Stellungnahme -

ifo Standpunkt 219: Tarifverhandlungen im Öffentlichen Dienst

19.10.2020

Am 22. und 23. Oktober gehen die Tarifverhandlungen im öffentlichen Dienst in die dritte und womöglich entscheidende Runde. Für die Beschäftigten von Bund und Kommunen fordert die Gewerkschaft Verdi 4,8% mehr Lohn und Gehalt, mindestens aber 150 Euro. Die Tarifabschlüsse gelten zunächst nur für Angestellte, werden aber meistens auch für die Beamten übernommen. Was ist von dieser Forderung zu halten – und welcher Tarifabschluss wäre in der aktuellen Lage angemessen?

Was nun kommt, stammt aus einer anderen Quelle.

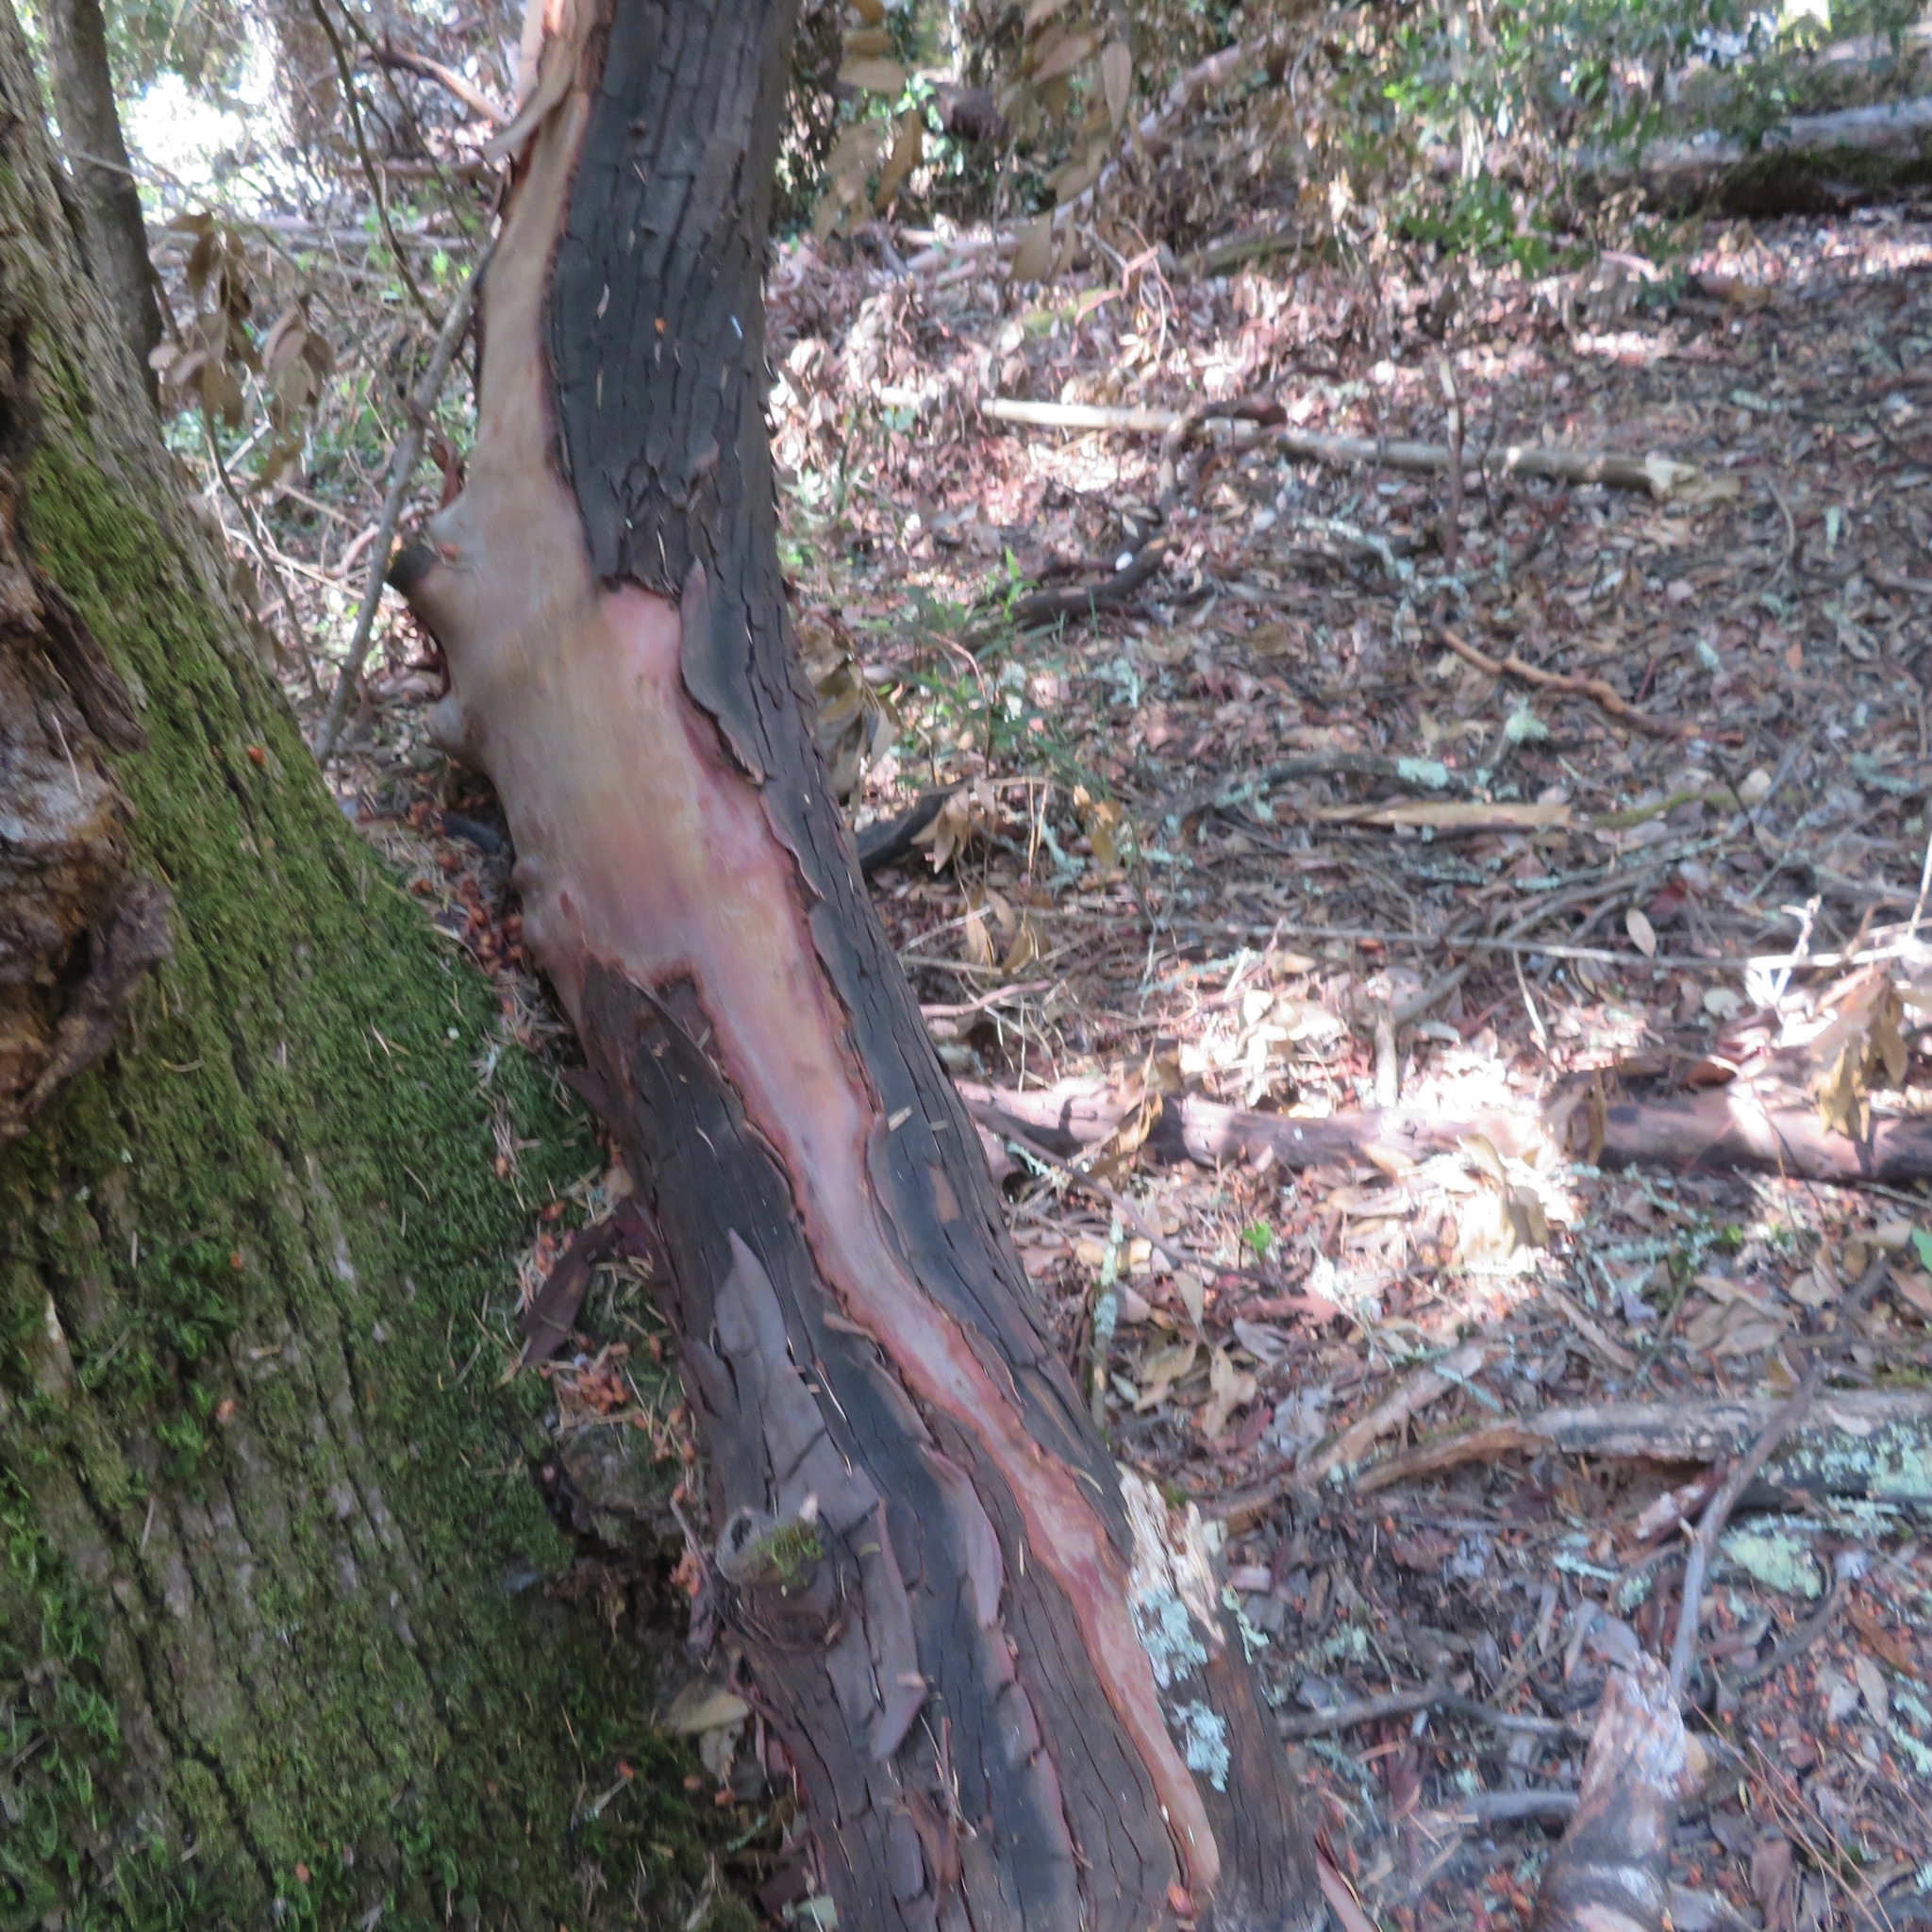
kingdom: Plantae
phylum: Tracheophyta
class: Magnoliopsida
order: Ericales
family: Ericaceae
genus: Arbutus
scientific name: Arbutus menziesii
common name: Pacific madrone
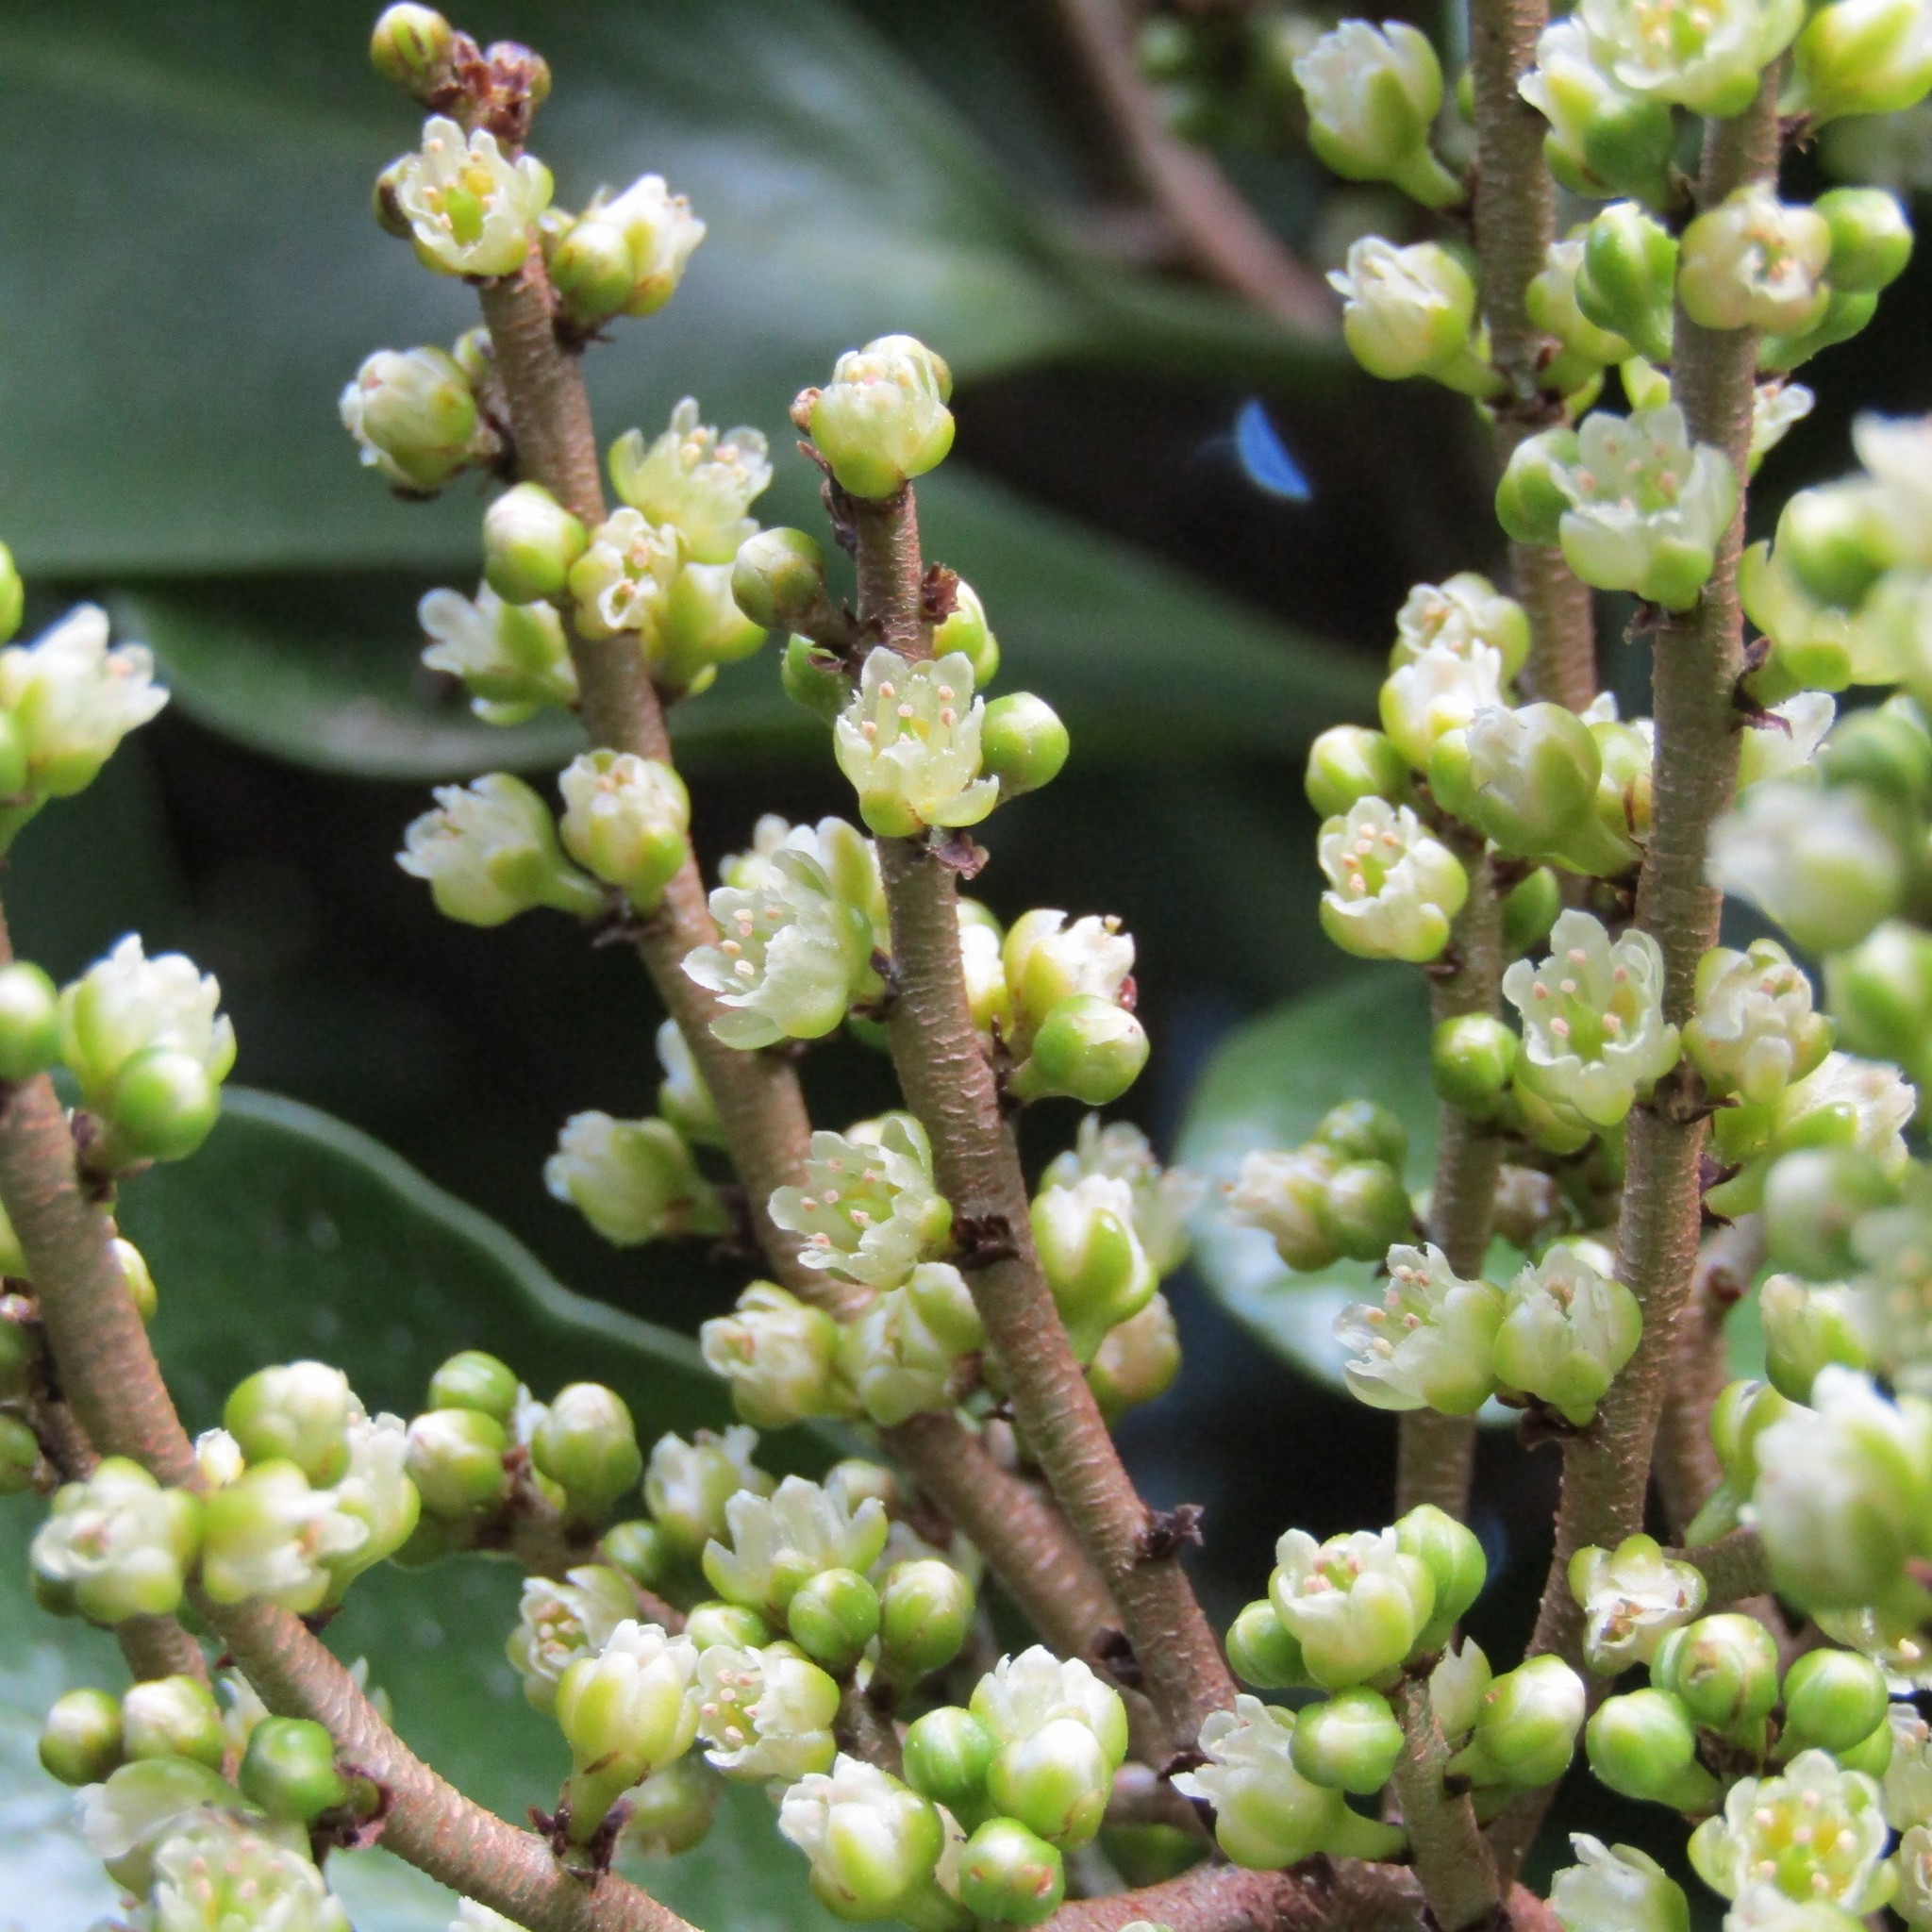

Bild Clemens Fuest für Standpunkte

Ein Abschluss mit erheblichen Dimensionen

Die Bezahlung der rund 4,9 Mio. Angestellten und Beamten im öffentlichen Dienst hat Bedeutung für die gesamte Bevölkerung in Deutschland, und das aus zwei Gründen: Erstens müssen alle Bürger über Steuern und Abgaben die Einkommen des öffentlichen Dienstes finanzieren. 2019 lagen dessen Personalkosten bei 308 Mrd. Euro, immerhin fast so viel wie der gesamte Bundeshaushalt. Zweitens profitieren alle Bürger von qualitativ hochwertigen Leistungen des öffentlichen Dienstes. Qualität aber hat ihren Preis. Die Gewerkschaften betonen daher verständlicherweise ausschließlich die Leistungsseite. Verdi etwa zieht mit dem Slogan „Wir halten den Laden am Laufen“ in die Tarifrunde. Die Kostenseite unterstreichen dagegen Interessenvertretungen wie der Bund der Steuerzahler, der nach der vergangenen Tariferhöhung im öffentlichen Dienst klagte: „Großer Verlierer des aktuellen Tarifabschlusses im öffentlichen Dienst sind die Steuerzahler in ganz Deutschland.“

Was spricht für kräftige Lohnsteigerungen?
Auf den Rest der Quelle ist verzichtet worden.